W końcu wszyscy pomyślnie spotkaliśmy się i wyruszyliśmy na Przystanek Woodstock. Festywał zrobił na mnie wielkie wrażenie: 50 tysięcy osób z całej Polski i Europy (następnego dnia spotkałam znajomego z rodzimego Daugavpils), duży teren, liczne sceny o różnych gatunkach (niestety nie dotarłam do folkowej, na której najbardziej mi zależało), ludzie o szalonych pomysłach i oczywiście hasło festiwalu, które tu sprawdzało się jak najbardziej - Muzyka, pokój, wolność!
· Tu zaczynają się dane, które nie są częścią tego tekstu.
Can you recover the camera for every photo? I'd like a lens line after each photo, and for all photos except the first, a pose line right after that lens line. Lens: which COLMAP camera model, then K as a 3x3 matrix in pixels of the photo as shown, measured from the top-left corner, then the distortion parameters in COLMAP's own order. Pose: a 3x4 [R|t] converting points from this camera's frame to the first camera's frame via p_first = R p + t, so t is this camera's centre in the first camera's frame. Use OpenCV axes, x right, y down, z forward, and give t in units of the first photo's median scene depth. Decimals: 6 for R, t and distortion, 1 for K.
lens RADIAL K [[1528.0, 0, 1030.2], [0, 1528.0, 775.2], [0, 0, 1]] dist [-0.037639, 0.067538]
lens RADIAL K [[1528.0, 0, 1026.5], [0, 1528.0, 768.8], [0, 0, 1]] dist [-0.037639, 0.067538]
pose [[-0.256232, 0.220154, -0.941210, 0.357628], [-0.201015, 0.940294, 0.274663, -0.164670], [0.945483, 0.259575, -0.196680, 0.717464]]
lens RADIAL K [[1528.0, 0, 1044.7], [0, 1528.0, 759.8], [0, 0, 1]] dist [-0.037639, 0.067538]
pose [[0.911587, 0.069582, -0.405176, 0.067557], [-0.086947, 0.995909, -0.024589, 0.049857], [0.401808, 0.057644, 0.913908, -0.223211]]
Delektowaliśmy się klimatem i festiwalem przez kolejne dwa dni. W poniedziałek brudni i zmęczeni musieliśmy myśleć o powrocie. Był poniedziałek, po upalnych dniach zaczęło padać. Większość już pojechała porannym pociągiem. Zostało nas czworo: ja, Grzesiek, Łotysz Rychard i znajomy Grzesia Gumek. Innej opcji jak autostop nie było. Przed podróżą zrobiliśmy zakupy i postanowiliśmy urządzić porządne śniadanie. Pytanie – gdzie? Wszystkie suche miejsca pod dachami sklepów i innych budynków były zajęte przez innych woodstockowiczów, w dodatku mocno padało. Wpadłam na pomysł, że możemy się ukryć w jednej z licznych klatek schodowych najbliższych bloków mieszkalnych.
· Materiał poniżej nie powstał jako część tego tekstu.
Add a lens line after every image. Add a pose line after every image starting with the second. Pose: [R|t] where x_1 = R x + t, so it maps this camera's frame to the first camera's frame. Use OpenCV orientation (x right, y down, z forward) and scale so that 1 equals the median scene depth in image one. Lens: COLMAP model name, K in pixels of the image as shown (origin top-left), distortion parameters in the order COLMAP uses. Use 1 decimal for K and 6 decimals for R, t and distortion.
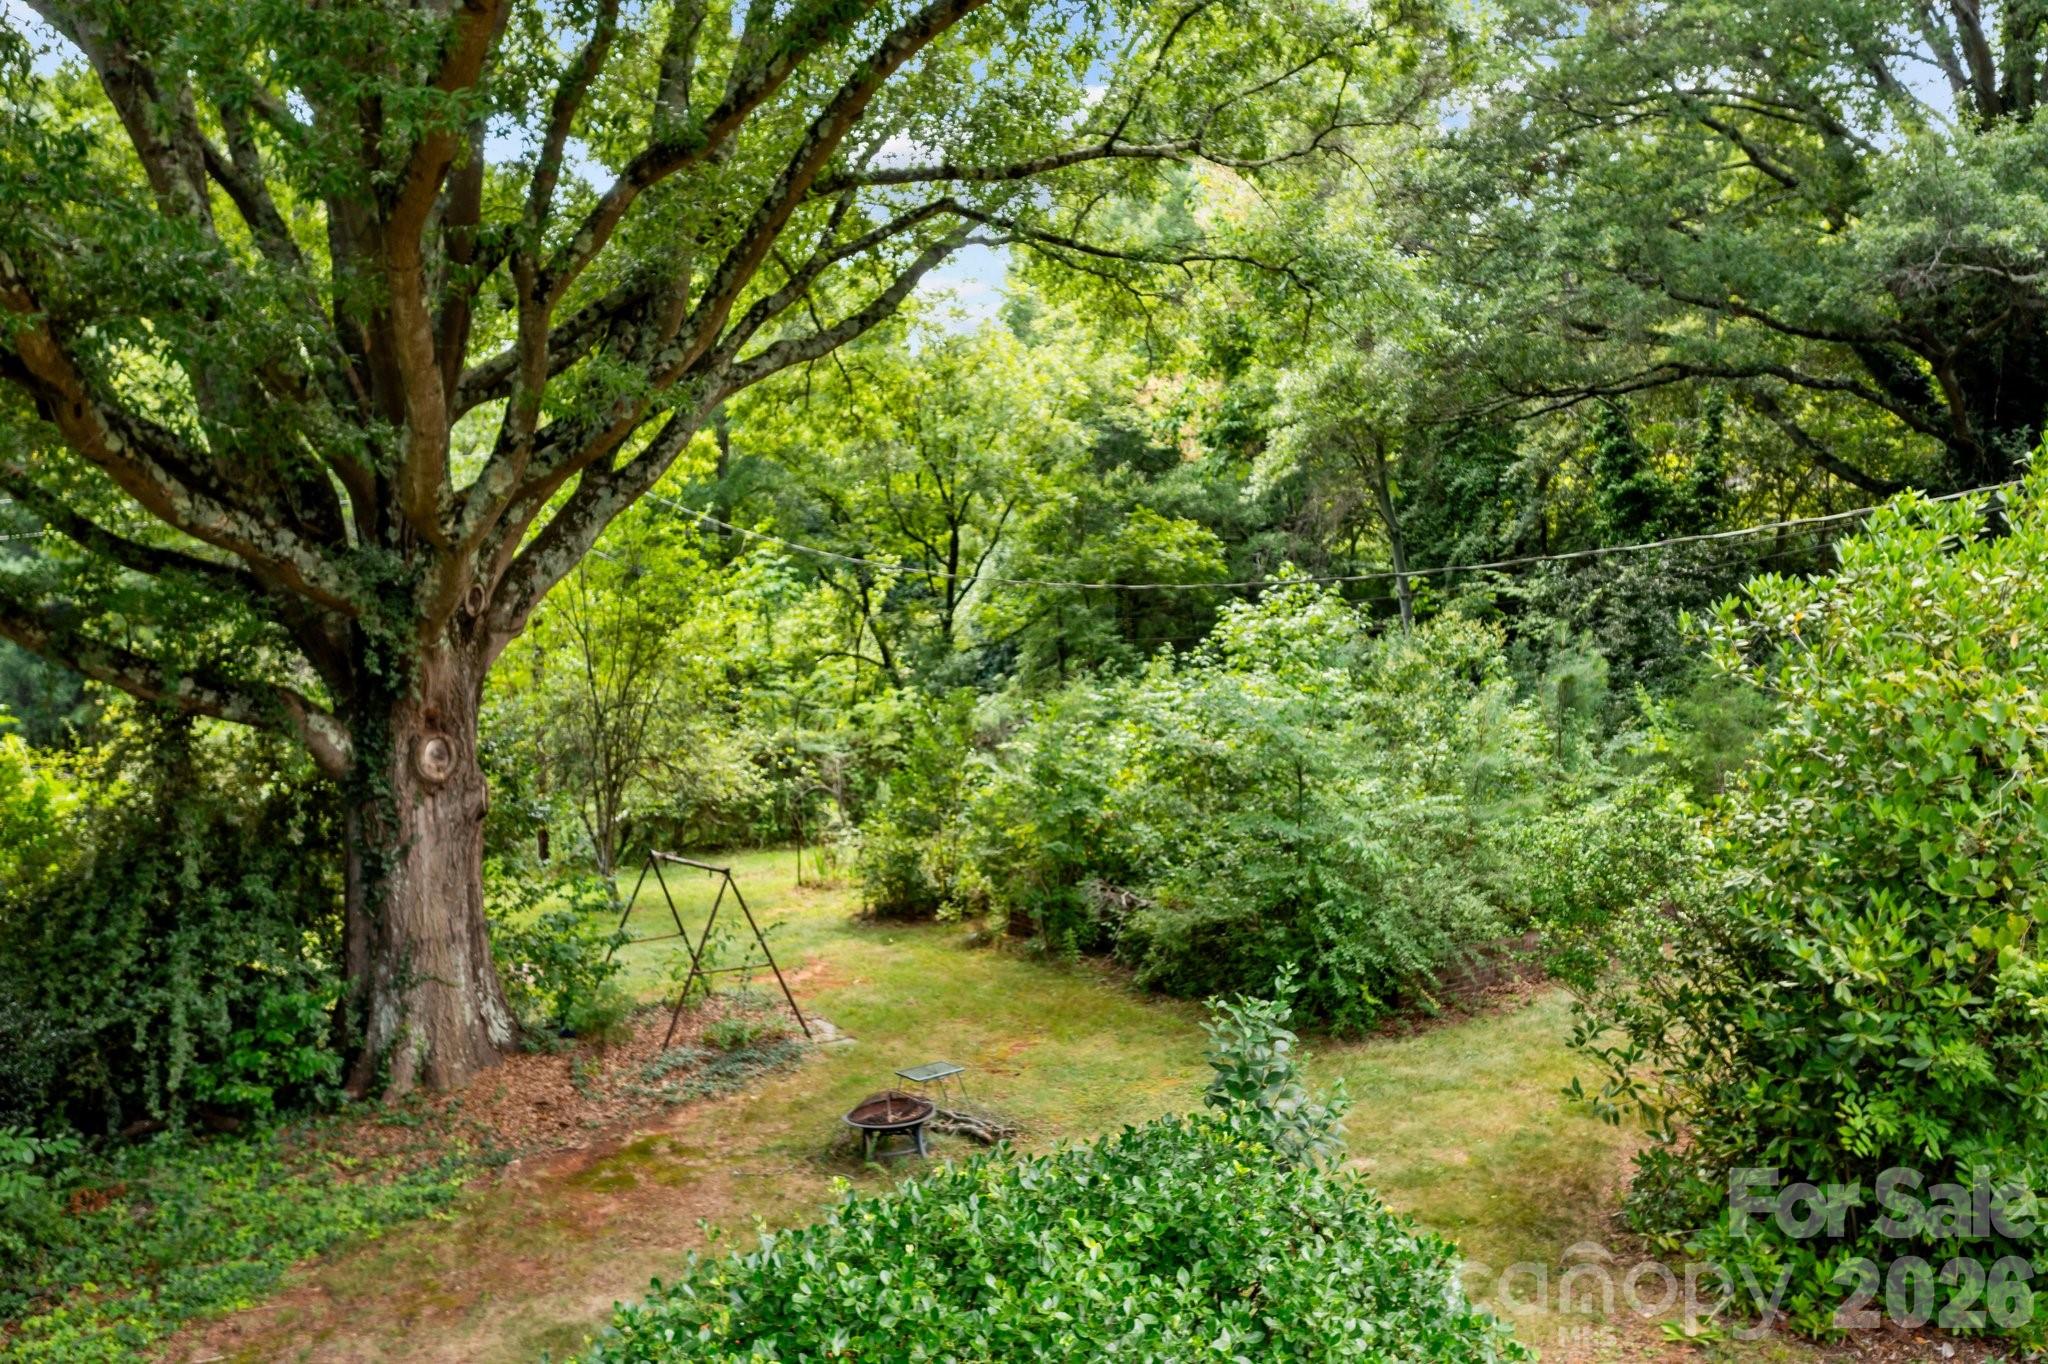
lens RADIAL K [[1610.0, 0, 1020.6], [0, 1610.0, 658.1], [0, 0, 1]] dist [0.000067, 0.007444]
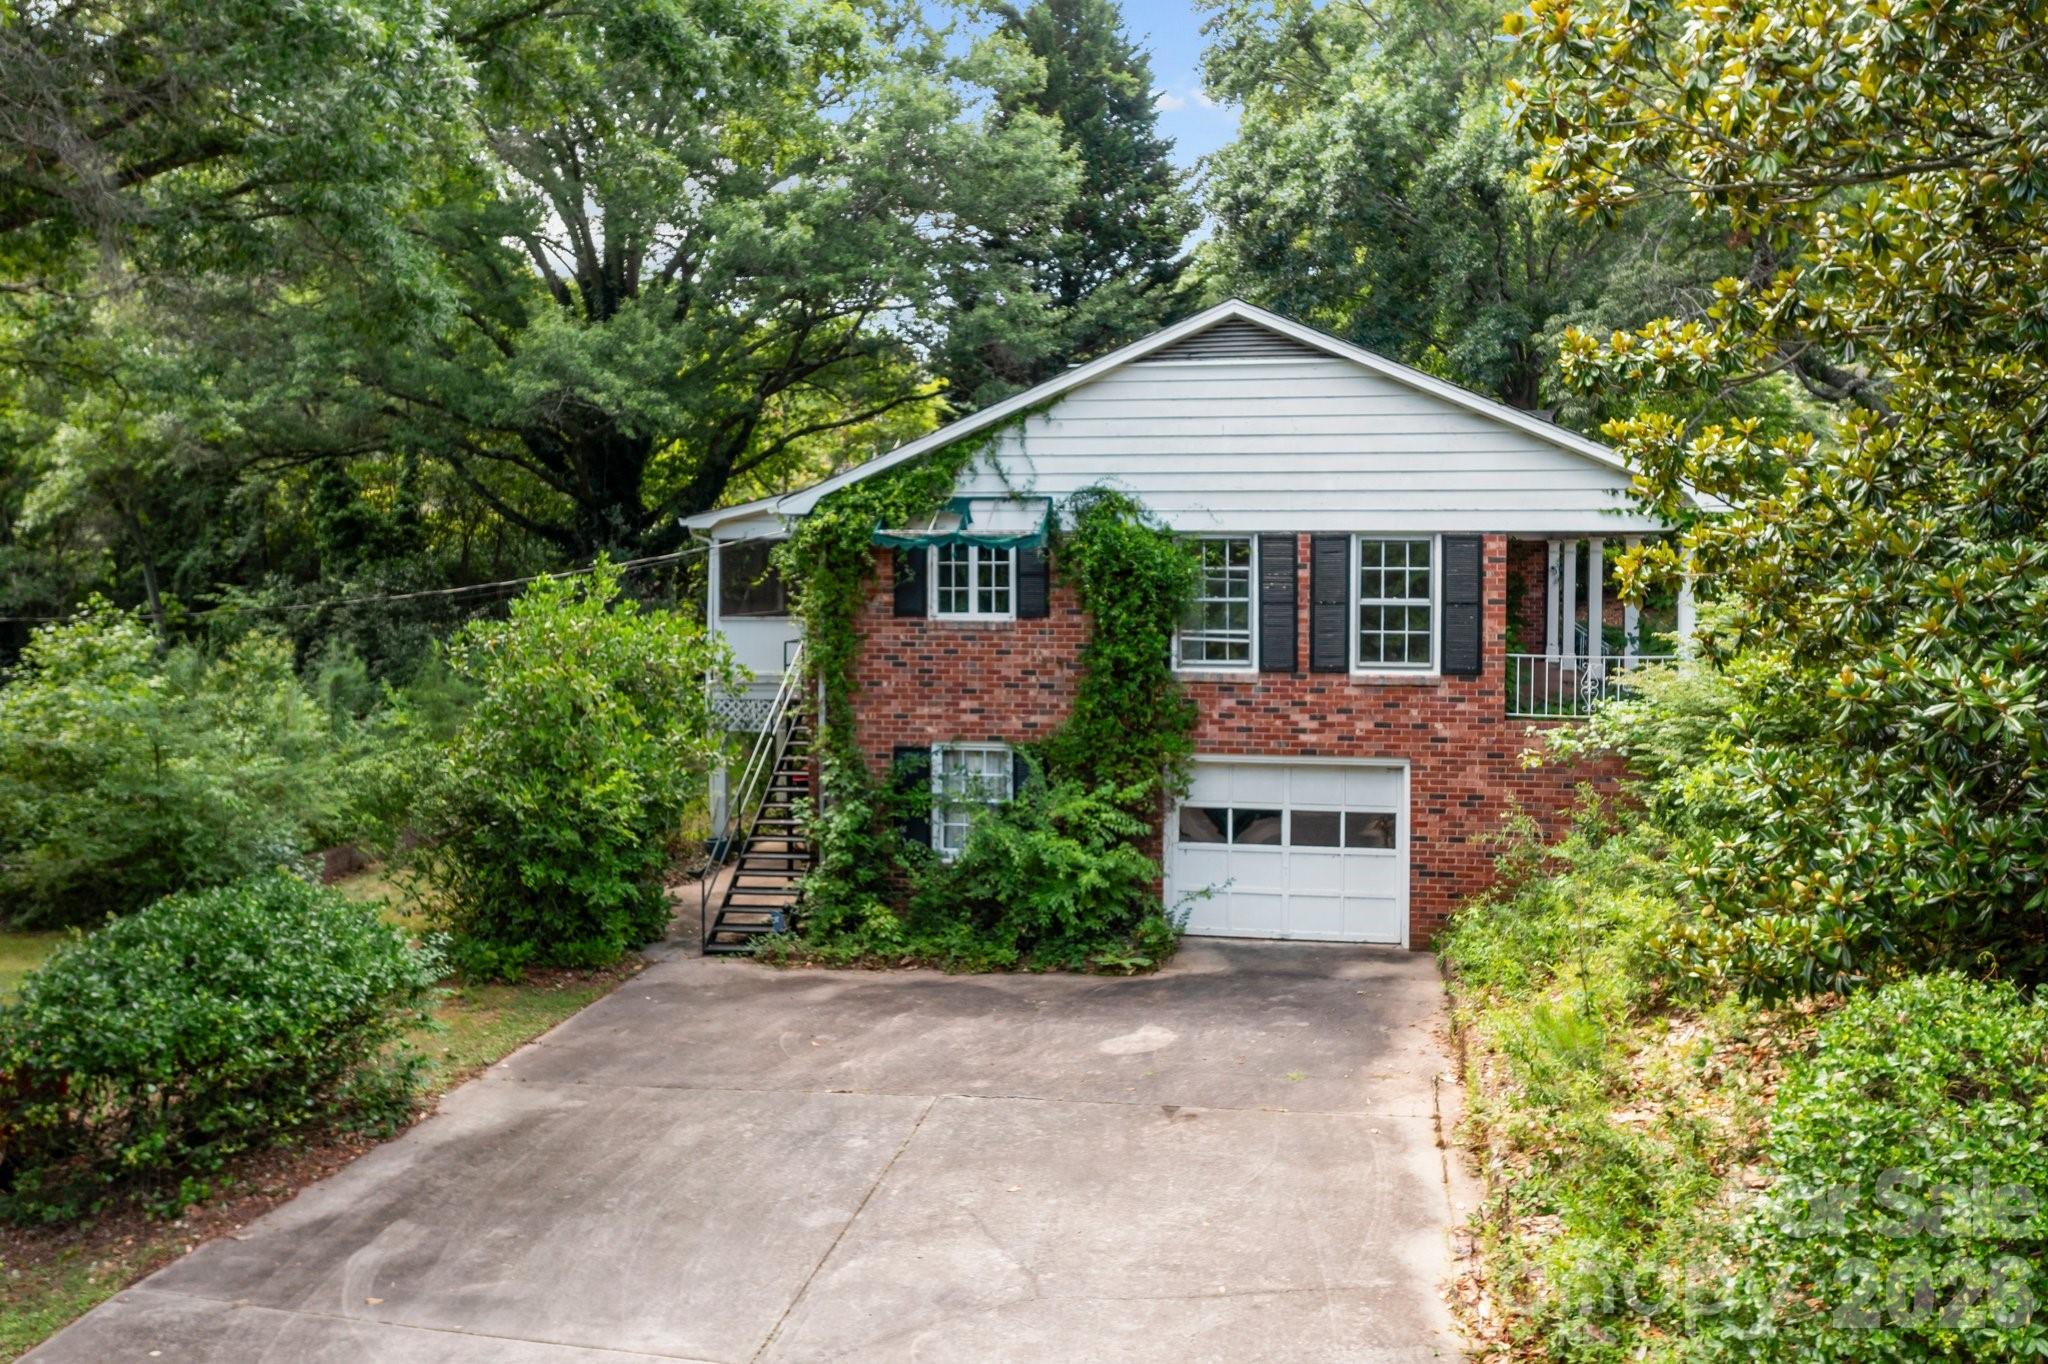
lens RADIAL K [[1610.0, 0, 1020.6], [0, 1610.0, 658.1], [0, 0, 1]] dist [0.000067, 0.007444]
pose [[0.713124, -0.031785, 0.700317, -0.241910], [0.028430, 0.999461, 0.016412, -0.011013], [-0.700461, 0.008206, 0.713644, -0.474590]]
Obawialiśmy się, że zostaniemy wyproszeni jako niechciani goście zakłócający spokój (chociaż zachowaliśmy się bardzo cicho). Jak na złość mieszkańcy jedni po drugich zaczęli wychodzić z mieszkań lub wracać do domu. Lecz zostaliśmy przyjęci jak ich właśni goście! Starszy mężczyzna przyniósł nam z piwnicy dwa słoiki słonych ogórków, kobieta z drugiego piętra zrobiła nam kawę, a babcia z parteru przyniosła każdemu po dwóch kawałkach ciasta. To było niesamowite doświadczenie ludzkiej dobroci.


O 14 po południu nastąpił czas na wyruszenie w drogę. Grzesiek zaprosił mnie i Łotysza do swojego domu w Białej Podlaskiej, więc postanowiliśmy podzielić się na pary autostopowiczów: ja i Grzesiek jako drużyna numer 1 i Rychard z Gumkiem- numer 2. Gumek też pochodził z Białej Podlaskiej, w dodatku mówił po angielsku, więc to był sprawiedliwy podział.

{jumi[*1]}

Zostawiliśmy ich na drodzę i ruszyliśmy dalej, żeby oni piersi złapali stopa, ponieważ wiadomo, że dwóch chłopaków będzie miało trudniej niż dziewczyna z chłopakiem. Owszem, oni złapali stopa i minęli nas lecz niedługo wyprzedziliśmy ich naszą pierwszą podwózką. W końcu podróż Kostrzyn nad Odrą – Biała Podlaska / Łotwa chłopakom zajęła 2 dni (Rychard jednak wrócił po drodze na Łotwę). My natomiast osiągneliśmy cel o ósmej rano następnego dnia. Podwoziła nas niezliczona liczba samochodów, łapaliśmy stopa i jechaliśmy przez całą noc, Łódź, Radom, Mińśk Mazowiecki, łapaliśmy stopa w środku miasta (pomyślnie!), kilka razy szukaliśmy miejsca na nocleg lecz rezygnowaliśmy. Ja miałam ochotę się poddać 25 km od Białej, bo już nie mogłam wytrzymać bez snu, ale mój dzielny towarzysz podtrzymywał mnie na duchu.

Nareszcie dotarliśmy do przytulnego domu, brudni i zmęczeni. Zostaliśmy poczęstowani poranną kawą i śniadaniem, wzieliśmy wymarzony prysznić i spaliśmy aż do wieczora.

Następny tydzień spędzony w Białej Podlaskiej okazał się jedną z najlepszych decyzji kiedykolwiek podjętych. Miałam okazję jeszcze lepiej poznać mojego przyjaciela-towarzysza-gospodarza Grzesia, gdzie w końcu narodziło się nowe uczucie – zauroczenie i później miłość.

Najważniejszymi cechami każdej podróży powinny być zaufanie, niewykluczanie ewentualności, przygoda, spontaniczność, niezależność od pieniędzy i chęć poznawania ludzi. Większość ludzi jest gotowa nam pomóc, jeśli podarujemy im swoją uwagę, uśmiech i odrobinę optymizmu.